ZU ERLEDIGEN:
(1) Passen die Aussagen (a), (b) und (c) zum Protokoll über die Bezahlung von Lehrbeauftragten? Sag bei jeder Ja oder Nein und gib die entscheidenden Worte aus dem Protokoll wörtlich an.
(a) Die besprochene Stelle stammt aus dem Matthäus-Evangelium.
(b) Der Redner nennt in dieser Rede mehrere Beispiele aus den Ausschussberatungen.
(c) Als Beispiel für den Schutz des Schwächeren nennt der Redner das Mietrecht.
(2) Schreib aus dem Protokoll über die Bezahlung von Lehrbeauftragten jede Wortform heraus, in der die Buchstaben „gerecht“ vorkommen, egal ob groß oder klein geschrieben. Nenne jede Form nur einmal.

TEXTAUSZUG:
Protokoll der Sitzung vom 12.05.2011

Das Ganze findet sich im Matthäus-Evangelium 20.1 bis 16. Das ist eine Stelle - ich sage es ganz offen -,

die mich früher sehr zum Nachdenken brachte und auch heute noch zum Nachdenken bringt und die doch auch Fragen nach Recht und Gerechtigkeit aufwirft, sicherlich in diesem Zusammenhang - aber das lassen wir hier weg - auch nach dem Glauben und dem Akzeptieren dessen, was man ausmacht.

Wir behandeln heute eine ähnliche Frage, nämlich die Frage, was die gerechte Bezahlung eines Lehrbeauftragten ist, was vielleicht ausgemacht ist, was aber auch gerecht ist. Genau in diesem Spannungsfeld bewegt sich das.

Wir können natürlich sagen, bis jetzt ist alles in Ordnung, denn es entspricht der Vertragslage. Jeder macht etwas aus, und dann ist das auch Recht. Das ist sicherlich auch richtig, wenn man es rein juristisch durchdenkt. Ich meine aber, gerade als Politiker im Bayerischen Landtag ist man aufgerufen, auch das Recht, das besteht, darauf zu untersuchen, ob es gerecht ist. Wenn wir den Eindruck haben, es ist nicht gerecht, es ist ungerecht, sind wir verpflichtet, das über Gesetzesänderungen zu ändern.

Wir als FREIE WÄHLER halten die Regelung, die wir jetzt haben, und besonders ihre praktische Umsetzung - sie gehört immer mit dazu - für ungerecht. Ich habe das in den Beratungen der Ausschüsse mehrfach geschildert und brauche jetzt, glaube ich, auch keine Beispiele zu nennen. Man sollte sich aber immer darüber im Klaren sein, dass es gerade bei den Lehrbeauftragten vielfach um solche geht, die in Abhängigkeitsverhältnissen stehen, aber auch um solche, bei denen es teilweise keine Verträge gibt und die in Drucksituationen sind, die ausgenutzt werden können.

Wir haben andere Beispiele von Drucksituationen im Arbeitnehmerbereich, in denen wir natürlich rechtlich reagieren. Das Arbeitsrecht geht sehr stark in diese Richtung. Das Gleiche gilt aber auch für das Mietrecht, mit dem wir den Mieter schützen und nicht einfach sagen, hier stehen sich zwei gleich Starke gegenüber.

ROHDATEN:
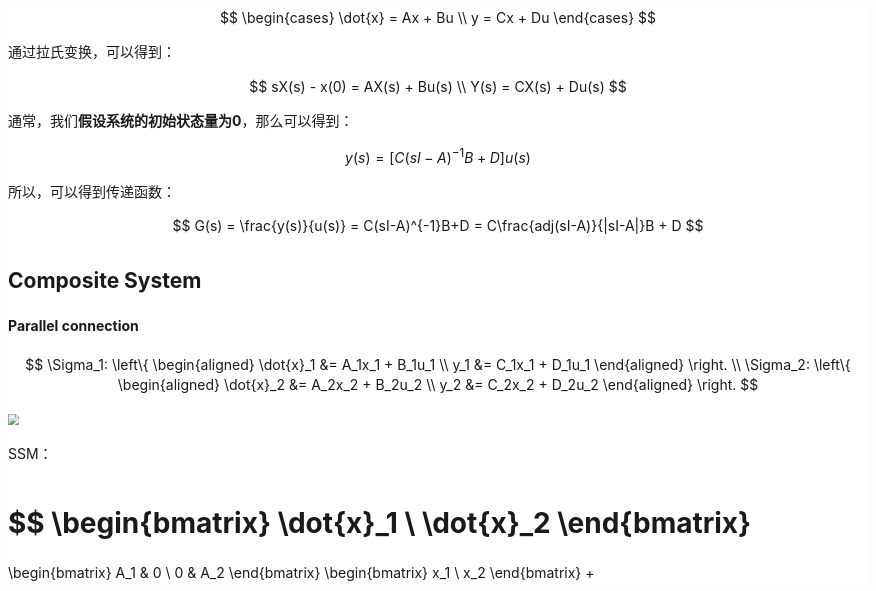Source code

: $$
\begin{cases}
  \dot{x} = Ax + Bu \\
  y = Cx + Du
  \end{cases}
$$

通过拉氏变换，可以得到：

$$
sX(s) - x(0) = AX(s) + Bu(s) \\
Y(s) = CX(s) + Du(s)
$$

通常，我们**假设系统的初始状态量为0**，那么可以得到：

$$
y(s)=[C(sI-A)^{-1}B+D]u(s)
$$

所以，可以得到传递函数：

$$
G(s) = \frac{y(s)}{u(s)} = C(sI-A)^{-1}B+D = C\frac{adj(sI-A)}{|sI-A|}B + D
$$

## Composite System

#### Parallel connection

$$
\Sigma_1:
\left\{
\begin{aligned}
\dot{x}_1 &= A_1x_1 + B_1u_1 \\
y_1 &= C_1x_1 + D_1u_1
\end{aligned}
\right.
\\
\Sigma_2:
\left\{
\begin{aligned}
\dot{x}_2 &= A_2x_2 + B_2u_2 \\
y_2 &= C_2x_2 + D_2u_2
\end{aligned}
\right.
$$

<img src="https://notes.sjtu.edu.cn/uploads/upload_6ca5f18061f585805b06dbc411250c50.png" style="zoom:67%;" />

SSM：

$$
\begin{bmatrix}
\dot{x}_1 \\
\dot{x}_2
\end{bmatrix}
=
\begin{bmatrix}
A_1 & 0 \\
0 & A_2
\end{bmatrix}
\begin{bmatrix}
x_1 \\
x_2
\end{bmatrix}
+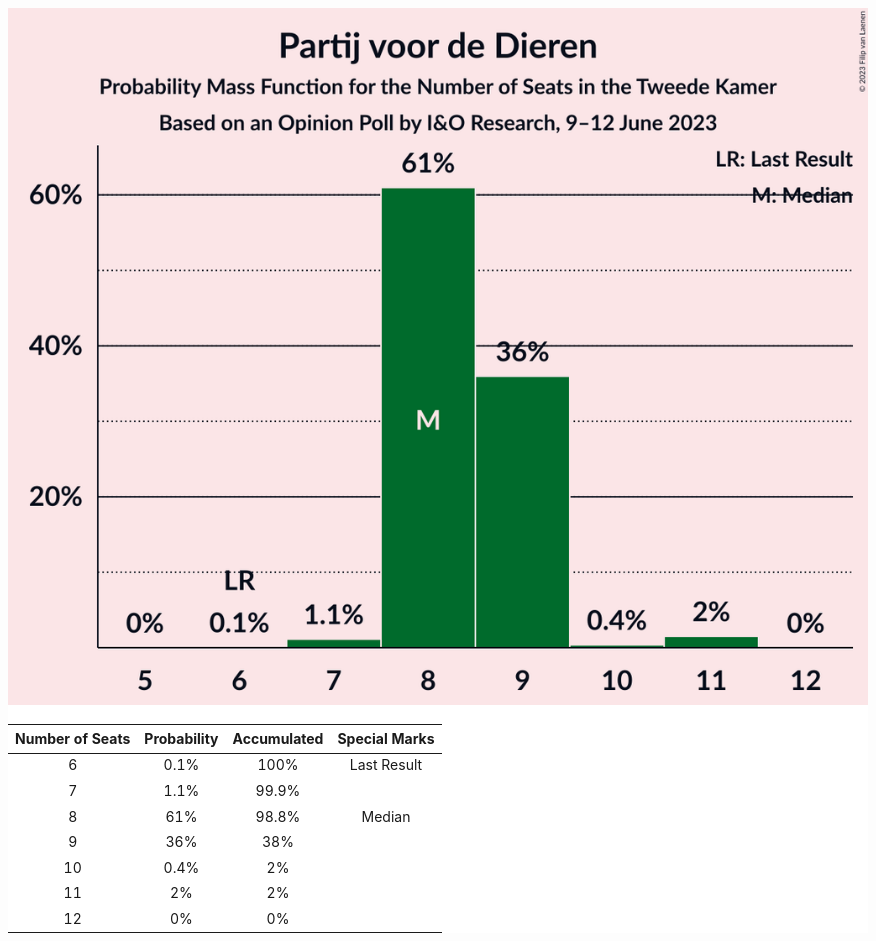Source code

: ![Graph with seats probability mass function not yet produced](2023-06-12-IOResearch-seats-pmf-partijvoordedieren.png "Seats Probability Mass Function")

| Number of Seats | Probability | Accumulated | Special Marks |
|:---------------:|:-----------:|:-----------:|:-------------:|
| 6 | 0.1% | 100% | Last Result |
| 7 | 1.1% | 99.9% |  |
| 8 | 61% | 98.8% | Median |
| 9 | 36% | 38% |  |
| 10 | 0.4% | 2% |  |
| 11 | 2% | 2% |  |
| 12 | 0% | 0% |  |
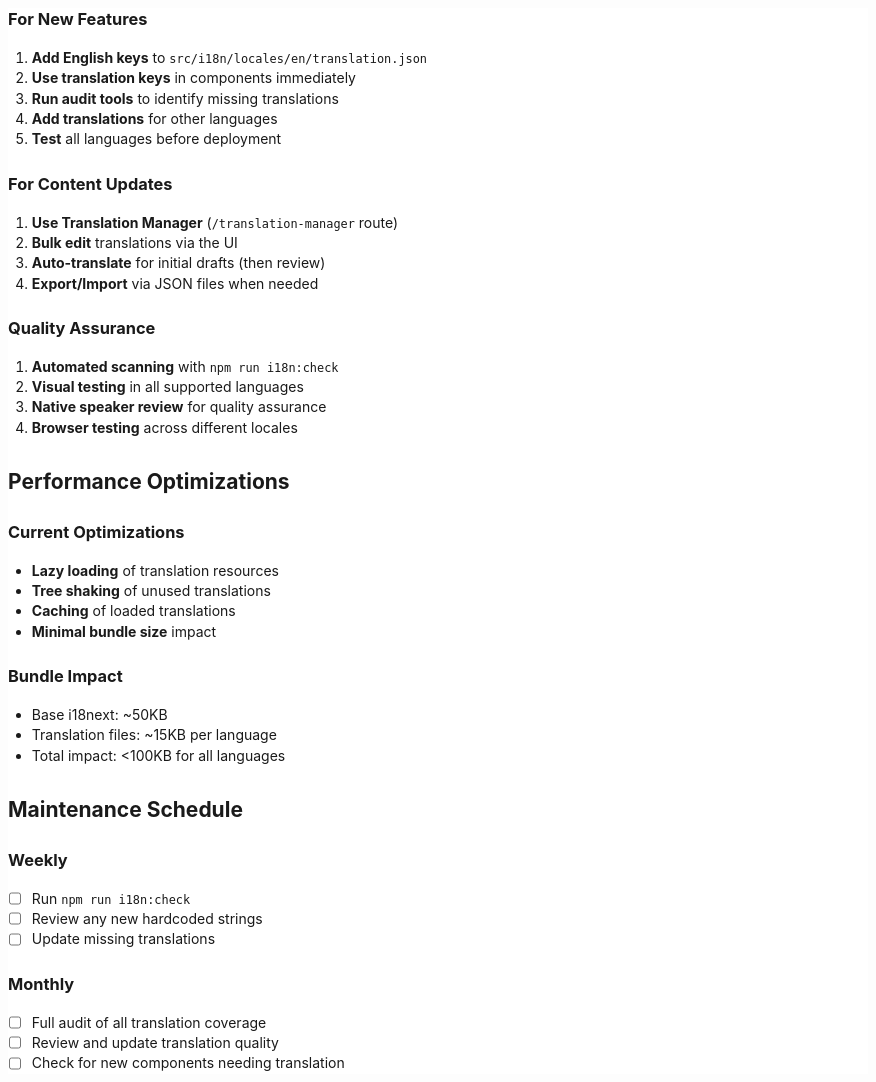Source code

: ### For New Features

1. **Add English keys** to `src/i18n/locales/en/translation.json`
2. **Use translation keys** in components immediately
3. **Run audit tools** to identify missing translations
4. **Add translations** for other languages
5. **Test** all languages before deployment

### For Content Updates

1. **Use Translation Manager** (`/translation-manager` route)
2. **Bulk edit** translations via the UI
3. **Auto-translate** for initial drafts (then review)
4. **Export/Import** via JSON files when needed

### Quality Assurance

1. **Automated scanning** with `npm run i18n:check`
2. **Visual testing** in all supported languages
3. **Native speaker review** for quality assurance
4. **Browser testing** across different locales

## Performance Optimizations

### Current Optimizations

- **Lazy loading** of translation resources
- **Tree shaking** of unused translations
- **Caching** of loaded translations
- **Minimal bundle size** impact

### Bundle Impact

- Base i18next: ~50KB
- Translation files: ~15KB per language
- Total impact: <100KB for all languages

## Maintenance Schedule

### Weekly

- [ ] Run `npm run i18n:check`
- [ ] Review any new hardcoded strings
- [ ] Update missing translations

### Monthly

- [ ] Full audit of all translation coverage
- [ ] Review and update translation quality
- [ ] Check for new components needing translation
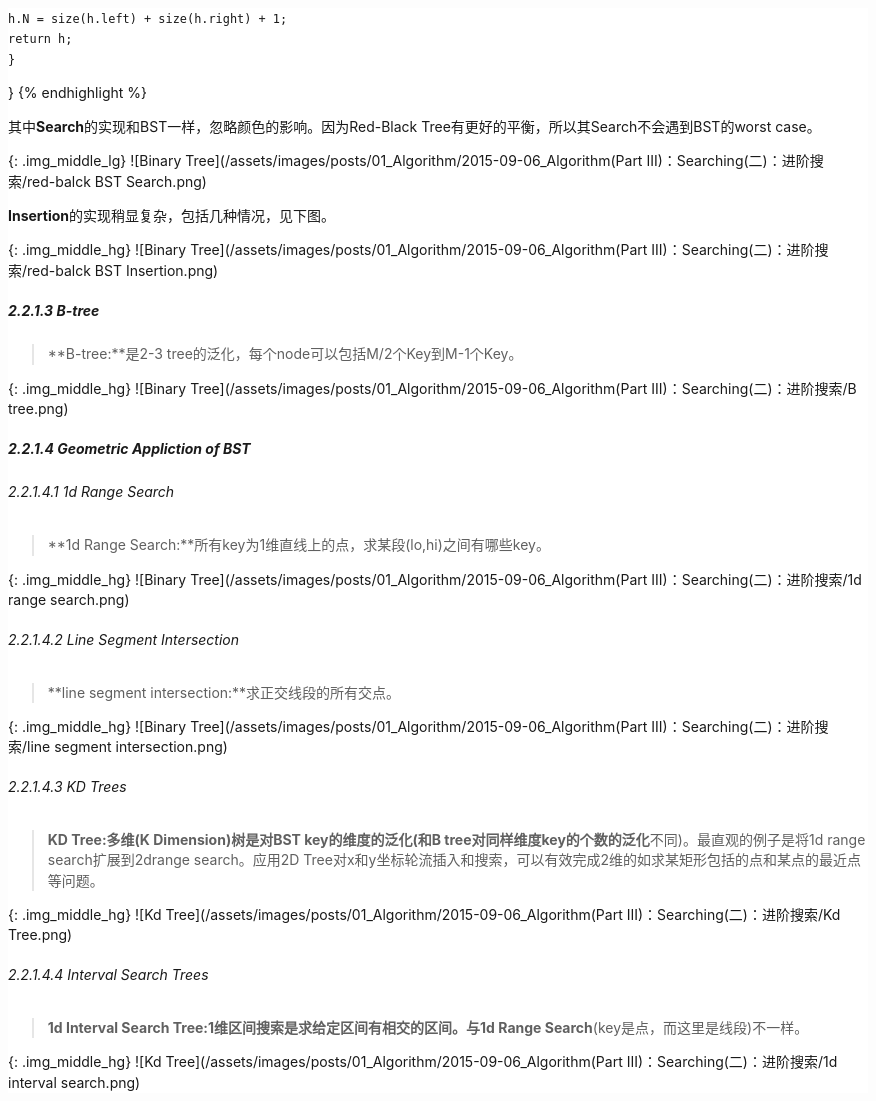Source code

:     h.N = size(h.left) + size(h.right) + 1;
    return h; 
    }
}
{% endhighlight %}

其中**Search**的实现和BST一样，忽略颜色的影响。因为Red-Black Tree有更好的平衡，所以其Search不会遇到BST的worst case。

{: .img_middle_lg}
![Binary Tree](/assets/images/posts/01_Algorithm/2015-09-06_Algorithm(Part III)：Searching(二)：进阶搜索/red-balck BST Search.png)

**Insertion**的实现稍显复杂，包括几种情况，见下图。

{: .img_middle_hg}
![Binary Tree](/assets/images/posts/01_Algorithm/2015-09-06_Algorithm(Part III)：Searching(二)：进阶搜索/red-balck BST Insertion.png)

##### 2.2.1.3 B-tree #####

> **B-tree:**是2-3 tree的泛化，每个node可以包括M/2个Key到M-1个Key。

{: .img_middle_hg}
![Binary Tree](/assets/images/posts/01_Algorithm/2015-09-06_Algorithm(Part III)：Searching(二)：进阶搜索/B tree.png)


##### 2.2.1.4 Geometric Appliction of BST #####

###### 2.2.1.4.1 1d Range Search #####

> **1d Range Search:**所有key为1维直线上的点，求某段(lo,hi)之间有哪些key。

{: .img_middle_hg}
![Binary Tree](/assets/images/posts/01_Algorithm/2015-09-06_Algorithm(Part III)：Searching(二)：进阶搜索/1d range search.png)


###### 2.2.1.4.2 Line Segment Intersection #####

> **line segment intersection:**求正交线段的所有交点。

{: .img_middle_hg}
![Binary Tree](/assets/images/posts/01_Algorithm/2015-09-06_Algorithm(Part III)：Searching(二)：进阶搜索/line segment intersection.png)

###### 2.2.1.4.3 KD Trees #####


> **KD Tree:**多维(K Dimension)树是对BST **key的维度的泛化**(和B tree对同样维度**key的个数的泛化**不同)。最直观的例子是将1d range search扩展到2drange search。应用2D Tree对x和y坐标轮流插入和搜索，可以有效完成2维的如求某矩形包括的点和某点的最近点等问题。

{: .img_middle_hg}
![Kd Tree](/assets/images/posts/01_Algorithm/2015-09-06_Algorithm(Part III)：Searching(二)：进阶搜索/Kd Tree.png)

###### 2.2.1.4.4 Interval Search Trees #####

> **1d Interval Search Tree:**1维区间搜索是求给定区间有相交的区间。与**1d Range Search**(key是点，而这里是线段)不一样。


{: .img_middle_hg}
![Kd Tree](/assets/images/posts/01_Algorithm/2015-09-06_Algorithm(Part III)：Searching(二)：进阶搜索/1d interval search.png)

LÖSUNGEN:
(1)
(a) Ja: „Das Ganze findet sich im Matthäus-Evangelium 20.1 bis 16.“
(b) Nein: „brauche jetzt, glaube ich, auch keine Beispiele zu nennen“
(c) Ja: „Das Gleiche gilt aber auch für das Mietrecht, mit dem wir den Mieter schützen“

(2)
- Gerechtigkeit
- gerechte
- gerecht
- ungerecht